Ways to upload files to S3

through AWS management console
through AWS CLI
through AWS Tools and SDKs

Multipart upload

when uploading, the file may be divided into parts, which are put together into one whole after everything has been uploaded
to use multipart upload file must be larger than 5MB (usually used for files larger than 100MB)
advantages:
- it helps in case of network problems, allows you to stop and resume import and improves throughput because we can upload parts in parallel
- we can upload a file before we know its final size, or upload a file while creating it

Amazon S3 Transfer Acceleration

uses CloudFront and edge locations to speed up data uploads to S3 using an optimized network
from 50 to 500% improvement for cross-country transfer (Amazon S3 Transfer Acceleration Speed Comparison Tool allows you to check this difference)
it is worth using it when:
- we have clients all over the world who upload data to the central bucket
- if you are not fully utilizing the available bandwidth when sending data to S3 over the internet

Methods for uploading large amounts of data (one-time):

AWS Snowball (for petabytes scale) – we create a job and choose a snowball as upload method.
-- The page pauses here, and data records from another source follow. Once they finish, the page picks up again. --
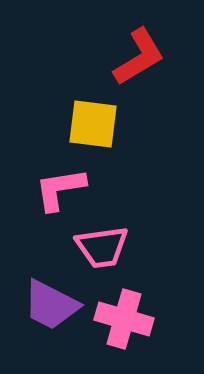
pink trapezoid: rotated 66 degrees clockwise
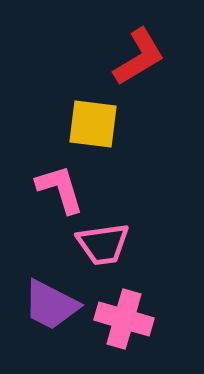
pink L-shape: rotated 82 degrees clockwise
pink trapezoid: moved 1 px right, 3 px up
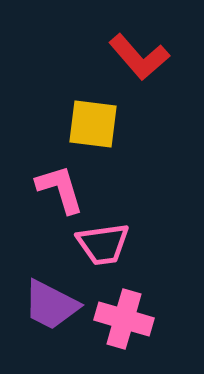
red L-shape: rotated 80 degrees clockwise
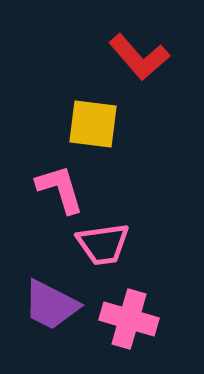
pink cross: moved 5 px right
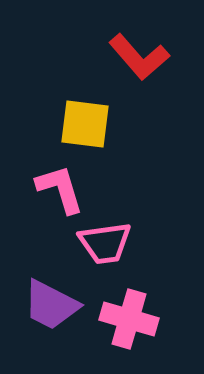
yellow square: moved 8 px left
pink trapezoid: moved 2 px right, 1 px up
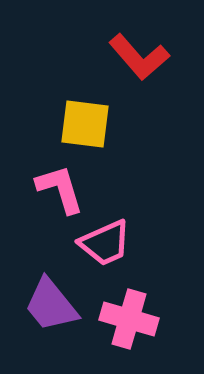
pink trapezoid: rotated 16 degrees counterclockwise
purple trapezoid: rotated 24 degrees clockwise
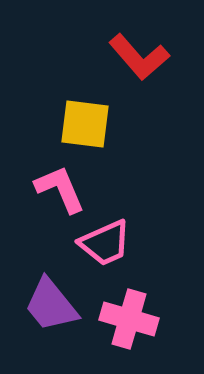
pink L-shape: rotated 6 degrees counterclockwise
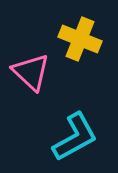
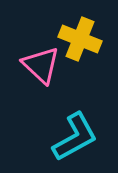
pink triangle: moved 10 px right, 7 px up
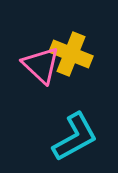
yellow cross: moved 9 px left, 15 px down
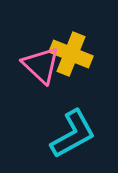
cyan L-shape: moved 2 px left, 3 px up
AWS snowball is a storage optimized device that Amazon can provide you with to upload your data and then send it to S3
AWS Snowmobile (for exabyte scale) – transfer up to 100PB, it is a truck full of storage optimized devices

Relating back to traditional storage systems:

block storage in the cloud – analogous to direct-attached storage (DAS), or a storage area network (SAN)
file storage systems are often supported with a network-attached storage (NAS) server.
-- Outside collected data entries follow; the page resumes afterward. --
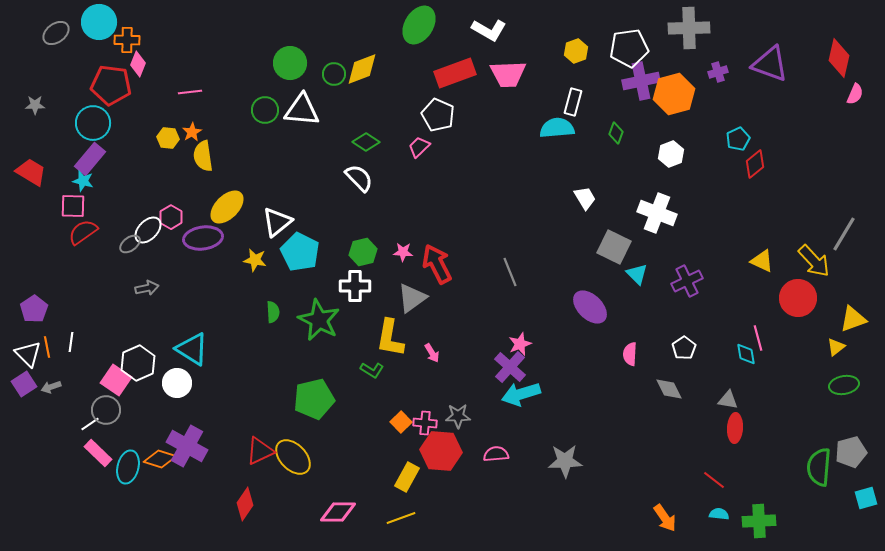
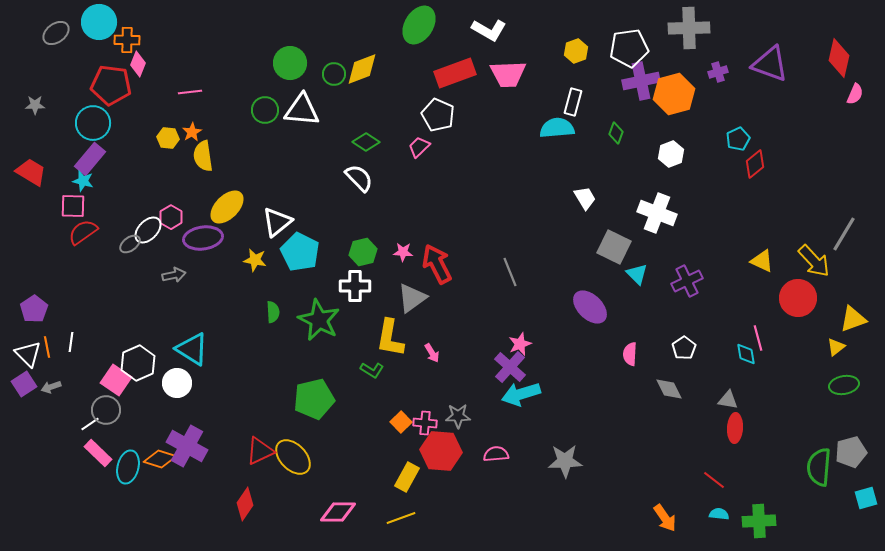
gray arrow at (147, 288): moved 27 px right, 13 px up
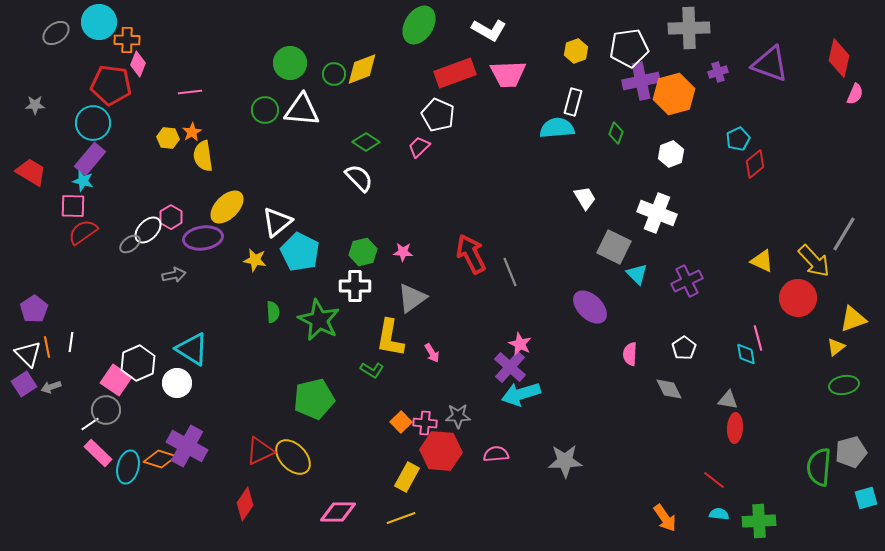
red arrow at (437, 264): moved 34 px right, 10 px up
pink star at (520, 344): rotated 25 degrees counterclockwise
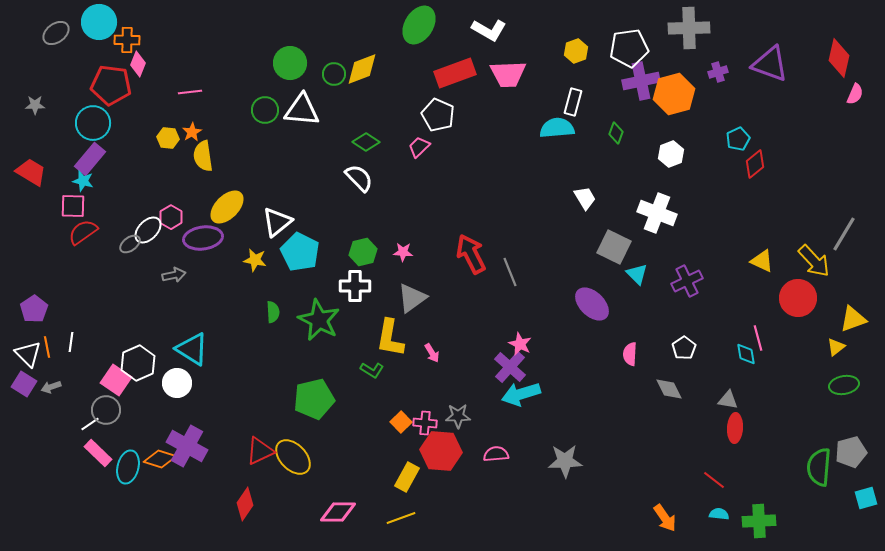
purple ellipse at (590, 307): moved 2 px right, 3 px up
purple square at (24, 384): rotated 25 degrees counterclockwise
Choosing the Right Storage Service:

Amazon EC2 instance store:
- temporary storage of information that is constantly changing, such as buffers, caches and scratch data
Amazon EBS:
- block storage
- for data that changes frequently and must persist through instance stops, terminations or hardware failures
  - SSD-backed volumes depends on the IOPs and is ideal for transactional workloads, such as databases and boot volumes
  - HDD-backed volumes depends on megabytes per second (MBps) and is ideal for throughput-intensive workloads, such as big data, data warehouses, log processing, and sequential data I/O
- pay for what you provision (you have to provision storage in advance)
- replicated across multiple servers in a single Availability Zone
- can only be attached to a single EC2 instance at a time
Amazon S3:
- storing static web content and media, backups and archiving, and data for analytics
- object storage
- pay for what you use (you don’t have to provision storage in advance)
- replicates your objects across multiple Availability Zones in a Region
Amazon EFS:
- only cloud-native shared file system with fully automatic lifecycle management
- can automatically scale from gigabytes to petabytes of data without needing to provision storage
- thousands of compute instances can access an Amazon EFS file system at the same time
  - Amazon EFS Standard storage classes for workloads that require durability and availability
  - EFS One Zone storage classes for workloads such as development, build, and staging environments
Amazon FSx:
- native compatibility with third-party file systems (NetApp ONTAP, OpenZFS, Windows File Server, and Lustre)
- machine learning, analytics, high performance computing (HPC) applications, and media and entertainment

AWS provides a versatile suite of storage solutions tailored to various needs, including file storage, block storage, and object storage. Amazon EFS, Amazon FSx, Amazon EBS, and Amazon S3 each offer unique features and use cases, enabling users to choose the right service for their specific requirements. Whether it’s for centralized access, high-performance workloads, scalable block storage, or long-term data archiving, AWS storage services ensure efficient and reliable management of your data in the cloud.